• ACTION ITEM: Leaving out all pictures, reproduce the entries below exactly, from the first line through the line that contains "ring dip: (278, 247)".
── GIVEN RECORDS ──
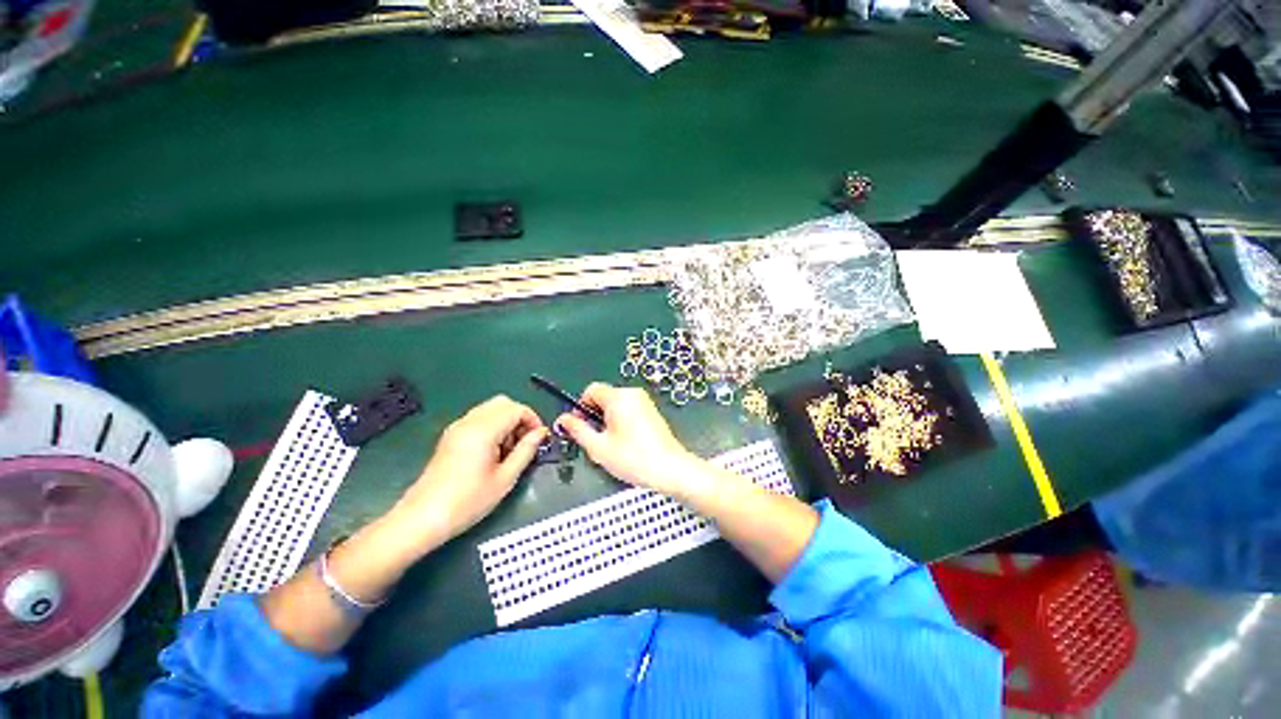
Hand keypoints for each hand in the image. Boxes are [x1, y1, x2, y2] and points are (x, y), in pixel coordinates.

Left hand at [387, 395, 546, 554]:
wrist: (423, 518)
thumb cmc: (468, 501)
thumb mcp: (505, 478)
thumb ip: (526, 450)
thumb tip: (540, 433)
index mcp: (484, 430)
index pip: (516, 409)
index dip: (533, 419)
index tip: (540, 438)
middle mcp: (469, 422)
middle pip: (503, 403)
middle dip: (520, 417)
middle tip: (526, 442)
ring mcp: (457, 428)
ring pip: (490, 409)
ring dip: (507, 421)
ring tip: (510, 450)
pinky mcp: (450, 436)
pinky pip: (478, 419)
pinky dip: (493, 426)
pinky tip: (493, 452)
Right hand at [556, 383, 703, 497]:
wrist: (669, 468)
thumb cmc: (633, 458)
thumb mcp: (598, 447)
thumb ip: (578, 430)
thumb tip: (564, 419)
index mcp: (618, 397)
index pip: (591, 390)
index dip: (581, 406)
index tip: (581, 426)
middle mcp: (632, 394)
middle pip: (604, 396)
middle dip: (595, 415)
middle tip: (597, 439)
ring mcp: (644, 401)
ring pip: (616, 404)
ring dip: (608, 419)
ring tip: (612, 443)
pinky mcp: (651, 410)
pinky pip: (628, 409)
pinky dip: (621, 420)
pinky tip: (626, 441)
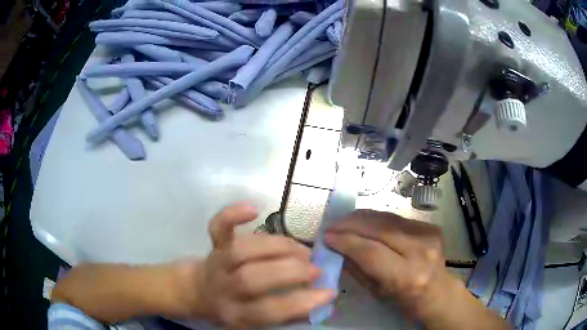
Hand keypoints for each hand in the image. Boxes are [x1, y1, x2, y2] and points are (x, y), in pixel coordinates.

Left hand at [172, 203, 335, 327]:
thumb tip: (321, 303)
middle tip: (315, 269)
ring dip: (278, 247)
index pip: (268, 311)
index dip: (301, 302)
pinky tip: (254, 210)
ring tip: (301, 251)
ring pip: (241, 250)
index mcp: (236, 314)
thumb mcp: (256, 323)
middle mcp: (223, 289)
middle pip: (252, 279)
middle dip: (290, 272)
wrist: (197, 292)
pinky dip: (232, 215)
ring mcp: (216, 263)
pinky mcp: (213, 244)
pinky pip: (217, 227)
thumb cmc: (233, 309)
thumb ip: (286, 316)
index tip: (328, 291)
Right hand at [324, 210, 454, 320]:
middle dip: (351, 224)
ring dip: (362, 217)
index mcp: (406, 276)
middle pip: (380, 229)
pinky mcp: (431, 227)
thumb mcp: (377, 292)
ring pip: (388, 218)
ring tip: (344, 220)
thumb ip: (358, 269)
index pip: (371, 252)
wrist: (439, 292)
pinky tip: (365, 222)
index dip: (346, 242)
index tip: (326, 236)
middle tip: (332, 224)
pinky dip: (377, 219)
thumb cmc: (406, 300)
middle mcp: (420, 251)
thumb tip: (337, 249)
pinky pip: (397, 219)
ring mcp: (428, 235)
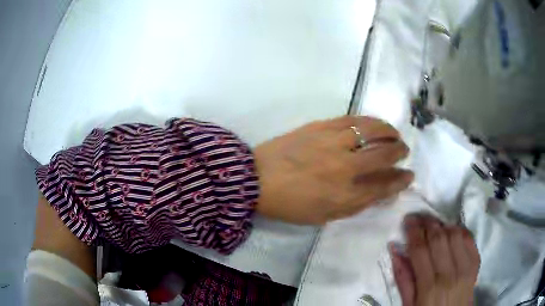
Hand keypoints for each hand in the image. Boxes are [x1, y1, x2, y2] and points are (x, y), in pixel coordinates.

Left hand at [253, 115, 412, 223]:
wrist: (257, 178)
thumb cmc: (290, 204)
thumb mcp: (325, 215)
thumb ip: (355, 204)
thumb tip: (380, 191)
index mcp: (345, 195)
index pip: (384, 185)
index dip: (401, 180)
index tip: (409, 175)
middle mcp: (345, 167)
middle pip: (384, 155)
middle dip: (400, 152)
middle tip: (404, 151)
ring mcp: (333, 142)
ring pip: (372, 131)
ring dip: (389, 132)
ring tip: (394, 134)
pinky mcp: (321, 126)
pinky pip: (353, 119)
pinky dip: (369, 121)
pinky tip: (375, 123)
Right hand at [390, 214, 480, 305]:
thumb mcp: (409, 304)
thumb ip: (403, 278)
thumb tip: (395, 250)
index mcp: (429, 286)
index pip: (420, 249)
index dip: (413, 231)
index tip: (408, 220)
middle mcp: (449, 273)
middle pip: (438, 238)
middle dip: (427, 222)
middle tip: (419, 217)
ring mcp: (465, 266)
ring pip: (454, 234)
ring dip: (443, 225)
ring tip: (434, 225)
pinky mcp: (476, 263)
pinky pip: (469, 238)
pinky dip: (459, 229)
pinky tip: (451, 231)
───
• ANSWER TO THIS EXERCISE:
Hand keypoints for each hand in the image. Boxes are [x1, y1, x2, y2] and points are (x, y), in pixel coordinates.

Left hand at [387, 395, 546, 554]:
wrist: (423, 518)
thumb cmc: (468, 501)
thumb mcp: (505, 478)
thumb ip: (526, 450)
thumb tip: (540, 433)
index mcp: (484, 430)
index pip: (516, 409)
index dip: (533, 419)
index tip: (540, 438)
middle mcp: (469, 422)
middle pip: (503, 403)
middle dip: (520, 417)
middle tip: (526, 442)
ring mcp: (457, 428)
ring pip: (490, 409)
ring dip: (507, 421)
ring tip: (510, 450)
pinky mcp: (450, 436)
pinky pip: (478, 419)
pinky dip: (493, 426)
pinky tip: (493, 452)
Right hand at [556, 383, 703, 497]:
wrist: (669, 468)
thumb cmc: (633, 458)
thumb mcp: (598, 447)
thumb ip: (578, 430)
thumb tip: (564, 419)
index mcp: (618, 397)
index pip: (591, 390)
index dip: (581, 406)
index tip: (581, 426)
middle mcp: (632, 394)
middle pip: (604, 396)
middle dip: (595, 415)
middle tip: (597, 439)
ring mcp: (644, 401)
ring pip: (616, 404)
ring dip: (608, 419)
ring tip: (612, 443)
pinky mcp: (651, 410)
pinky pip: (628, 409)
pinky dip: (621, 420)
pinky tip: (626, 441)
Hand keypoints for each hand in the image. Boxes are [x1, y1, x2, y2] and points are (x, y), in pixel coordinates.

Left hand at [172, 203, 335, 327]:
thumb tip: (321, 303)
middle tip: (315, 269)
ring dip: (278, 247)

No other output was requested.